Exercise brief.
Reproduce all of the data, making sure that no line differs from the original.

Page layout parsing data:
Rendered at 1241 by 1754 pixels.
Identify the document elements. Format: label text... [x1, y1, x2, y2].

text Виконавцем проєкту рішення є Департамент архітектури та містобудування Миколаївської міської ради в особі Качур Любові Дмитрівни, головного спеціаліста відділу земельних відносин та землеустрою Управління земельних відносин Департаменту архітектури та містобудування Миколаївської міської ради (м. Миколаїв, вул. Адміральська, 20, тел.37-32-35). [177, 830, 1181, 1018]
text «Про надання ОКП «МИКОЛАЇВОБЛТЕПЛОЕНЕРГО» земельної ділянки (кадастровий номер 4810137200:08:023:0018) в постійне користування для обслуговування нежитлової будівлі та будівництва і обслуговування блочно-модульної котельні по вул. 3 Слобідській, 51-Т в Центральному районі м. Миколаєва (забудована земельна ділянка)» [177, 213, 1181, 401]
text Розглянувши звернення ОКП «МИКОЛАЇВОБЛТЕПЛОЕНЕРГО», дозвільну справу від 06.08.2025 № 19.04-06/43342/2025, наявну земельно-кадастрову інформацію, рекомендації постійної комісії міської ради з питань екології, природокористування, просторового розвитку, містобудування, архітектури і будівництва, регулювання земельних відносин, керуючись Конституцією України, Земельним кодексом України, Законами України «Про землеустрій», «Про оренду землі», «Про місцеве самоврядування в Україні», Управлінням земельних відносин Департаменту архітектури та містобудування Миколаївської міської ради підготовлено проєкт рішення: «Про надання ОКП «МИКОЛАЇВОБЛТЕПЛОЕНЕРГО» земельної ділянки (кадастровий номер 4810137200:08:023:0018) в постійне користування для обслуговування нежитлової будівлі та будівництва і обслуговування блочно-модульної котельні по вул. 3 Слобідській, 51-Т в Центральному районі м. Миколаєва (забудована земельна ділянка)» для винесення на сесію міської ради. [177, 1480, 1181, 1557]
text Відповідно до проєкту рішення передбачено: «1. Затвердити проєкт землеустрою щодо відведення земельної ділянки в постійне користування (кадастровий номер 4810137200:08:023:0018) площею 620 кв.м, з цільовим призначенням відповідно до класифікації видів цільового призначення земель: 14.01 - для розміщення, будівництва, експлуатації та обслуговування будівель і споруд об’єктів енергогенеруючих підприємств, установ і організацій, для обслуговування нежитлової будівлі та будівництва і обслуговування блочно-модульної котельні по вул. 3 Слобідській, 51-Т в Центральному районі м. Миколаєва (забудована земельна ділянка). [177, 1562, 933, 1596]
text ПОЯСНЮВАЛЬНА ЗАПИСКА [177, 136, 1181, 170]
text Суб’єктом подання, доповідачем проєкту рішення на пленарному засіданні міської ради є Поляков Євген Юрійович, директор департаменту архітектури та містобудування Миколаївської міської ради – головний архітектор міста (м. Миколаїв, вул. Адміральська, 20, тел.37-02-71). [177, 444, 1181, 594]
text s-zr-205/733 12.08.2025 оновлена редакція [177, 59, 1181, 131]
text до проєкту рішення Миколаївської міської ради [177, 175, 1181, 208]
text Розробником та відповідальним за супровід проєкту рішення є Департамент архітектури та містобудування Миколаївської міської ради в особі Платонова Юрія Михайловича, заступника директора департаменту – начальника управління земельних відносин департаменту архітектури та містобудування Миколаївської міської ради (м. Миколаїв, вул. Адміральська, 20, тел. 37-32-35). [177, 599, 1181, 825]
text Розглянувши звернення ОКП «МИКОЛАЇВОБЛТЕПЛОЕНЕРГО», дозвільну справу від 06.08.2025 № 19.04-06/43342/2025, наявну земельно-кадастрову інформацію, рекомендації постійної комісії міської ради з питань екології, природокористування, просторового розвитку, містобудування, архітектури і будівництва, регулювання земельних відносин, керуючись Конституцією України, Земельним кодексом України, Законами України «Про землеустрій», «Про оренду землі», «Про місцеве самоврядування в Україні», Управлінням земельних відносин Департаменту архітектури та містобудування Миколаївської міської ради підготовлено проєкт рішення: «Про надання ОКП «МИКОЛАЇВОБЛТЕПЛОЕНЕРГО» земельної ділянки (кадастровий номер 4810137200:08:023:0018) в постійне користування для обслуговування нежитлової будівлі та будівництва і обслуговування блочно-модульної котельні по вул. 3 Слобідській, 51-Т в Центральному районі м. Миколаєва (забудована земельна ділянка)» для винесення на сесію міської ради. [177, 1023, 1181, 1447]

Response for this exercise.
Rendered at 1241 by 1754 pixels.
Identify the document elements. Format: label text... [x1, y1, x2, y2].

text Виконавцем проєкту рішення є Департамент архітектури та містобудування Миколаївської міської ради в особі Качур Любові Дмитрівни, головного спеціаліста відділу земельних відносин та землеустрою Управління земельних відносин Департаменту архітектури та містобудування Миколаївської міської ради (м. Миколаїв, вул. Адміральська, 20, тел.37-32-35). [177, 830, 1181, 1018]
text «Про надання ОКП «МИКОЛАЇВОБЛТЕПЛОЕНЕРГО» земельної ділянки (кадастровий номер 4810137200:08:023:0018) в постійне користування для обслуговування нежитлової будівлі та будівництва і обслуговування блочно-модульної котельні по вул. 3 Слобідській, 51-Т в Центральному районі м. Миколаєва (забудована земельна ділянка)» [177, 213, 1181, 401]
text Розглянувши звернення ОКП «МИКОЛАЇВОБЛТЕПЛОЕНЕРГО», дозвільну справу від 06.08.2025 № 19.04-06/43342/2025, наявну земельно-кадастрову інформацію, рекомендації постійної комісії міської ради з питань екології, природокористування, просторового розвитку, містобудування, архітектури і будівництва, регулювання земельних відносин, керуючись Конституцією України, Земельним кодексом України, Законами України «Про землеустрій», «Про оренду землі», «Про місцеве самоврядування в Україні», Управлінням земельних відносин Департаменту архітектури та містобудування Миколаївської міської ради підготовлено проєкт рішення: «Про надання ОКП «МИКОЛАЇВОБЛТЕПЛОЕНЕРГО» земельної ділянки (кадастровий номер 4810137200:08:023:0018) в постійне користування для обслуговування нежитлової будівлі та будівництва і обслуговування блочно-модульної котельні по вул. 3 Слобідській, 51-Т в Центральному районі м. Миколаєва (забудована земельна ділянка)» для винесення на сесію міської ради. [177, 1480, 1181, 1557]
text Відповідно до проєкту рішення передбачено: «1. Затвердити проєкт землеустрою щодо відведення земельної ділянки в постійне користування (кадастровий номер 4810137200:08:023:0018) площею 620 кв.м, з цільовим призначенням відповідно до класифікації видів цільового призначення земель: 14.01 - для розміщення, будівництва, експлуатації та обслуговування будівель і споруд об’єктів енергогенеруючих підприємств, установ і організацій, для обслуговування нежитлової будівлі та будівництва і обслуговування блочно-модульної котельні по вул. 3 Слобідській, 51-Т в Центральному районі м. Миколаєва (забудована земельна ділянка). [177, 1562, 933, 1596]
text ПОЯСНЮВАЛЬНА ЗАПИСКА [177, 136, 1181, 170]
text Суб’єктом подання, доповідачем проєкту рішення на пленарному засіданні міської ради є Поляков Євген Юрійович, директор департаменту архітектури та містобудування Миколаївської міської ради – головний архітектор міста (м. Миколаїв, вул. Адміральська, 20, тел.37-02-71). [177, 444, 1181, 594]
text s-zr-205/733 12.08.2025 оновлена редакція [177, 59, 1181, 131]
text до проєкту рішення Миколаївської міської ради [177, 175, 1181, 208]
text Розробником та відповідальним за супровід проєкту рішення є Департамент архітектури та містобудування Миколаївської міської ради в особі Платонова Юрія Михайловича, заступника директора департаменту – начальника управління земельних відносин департаменту архітектури та містобудування Миколаївської міської ради (м. Миколаїв, вул. Адміральська, 20, тел. 37-32-35). [177, 599, 1181, 825]
text Розглянувши звернення ОКП «МИКОЛАЇВОБЛТЕПЛОЕНЕРГО», дозвільну справу від 06.08.2025 № 19.04-06/43342/2025, наявну земельно-кадастрову інформацію, рекомендації постійної комісії міської ради з питань екології, природокористування, просторового розвитку, містобудування, архітектури і будівництва, регулювання земельних відносин, керуючись Конституцією України, Земельним кодексом України, Законами України «Про землеустрій», «Про оренду землі», «Про місцеве самоврядування в Україні», Управлінням земельних відносин Департаменту архітектури та містобудування Миколаївської міської ради підготовлено проєкт рішення: «Про надання ОКП «МИКОЛАЇВОБЛТЕПЛОЕНЕРГО» земельної ділянки (кадастровий номер 4810137200:08:023:0018) в постійне користування для обслуговування нежитлової будівлі та будівництва і обслуговування блочно-модульної котельні по вул. 3 Слобідській, 51-Т в Центральному районі м. Миколаєва (забудована земельна ділянка)» для винесення на сесію міської ради. [177, 1023, 1181, 1447]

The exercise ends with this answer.